Gesture Recognition with a Wii Controller (Scholmer, et al – 2008)

Current Mood: studious

Blogs I Commented On:


Summary:
This paper claims to be a gesture recognition system for the Wiimote, composed of a filter, k-mean quantizer, HMM model, and Bayes classifier. The system was tested on a set of trivial gestures, and their results did not achieve perfect recognition. That’s all. I’m serious.

Discussion:
The primary reason why I didn’t like this paper was because it was incomplete yet still accepted. If their chosen input device wasn’t new, I don’t think it would have been accepted. It really is lacking a lot of data. I do like this paper though, because our class can do better. I’m sorry that I chose this paper, everyone.

Taiwan sign language (TSL) recognition based on 3D data and neural networks (Lee & Tsai – 2007)

Current Mood: studious

Blogs I Commented On:


Summary:
This is a hand gesture recognition paper which uses a neural networks-based approach for the domain of Taiwanese Sign Language (TSL). Data for 20 right-hand gestures was retrieved using a VICON, which are then fed into their neural network, where 15 geometric distances were employed as feature representation of the different gestures. Their backpropagation neural network structure, implemented in MATLAB, had 15 input units, 20 output units, and two hidden layers in total. Recognition rates for varying number of neurons gave roughly 90% accuracy.

Discussion:
This is the second GR paper which used NNs, and I think that this paper was superior simply because their NN was more advanced.

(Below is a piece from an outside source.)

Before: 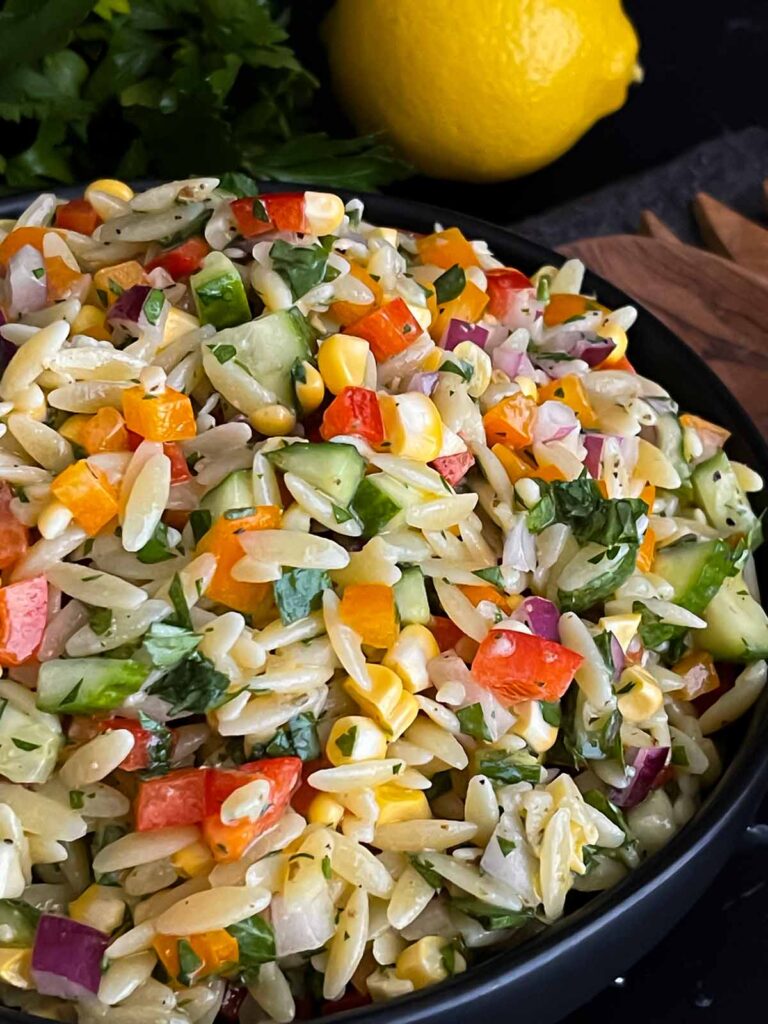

It was a vanilla NN implementation though, and it seemed like they just got some data and ran it though some MATLAB NN library. It’s a very straightforward paper that would have been more interesting had their gestures been more representative or complex. A vast majority of the gestures in this paper derive from words which are hardly used in the language. It appears that the authors preferred to work with gestures that were easier to classify as opposed to gestures that were actually common used.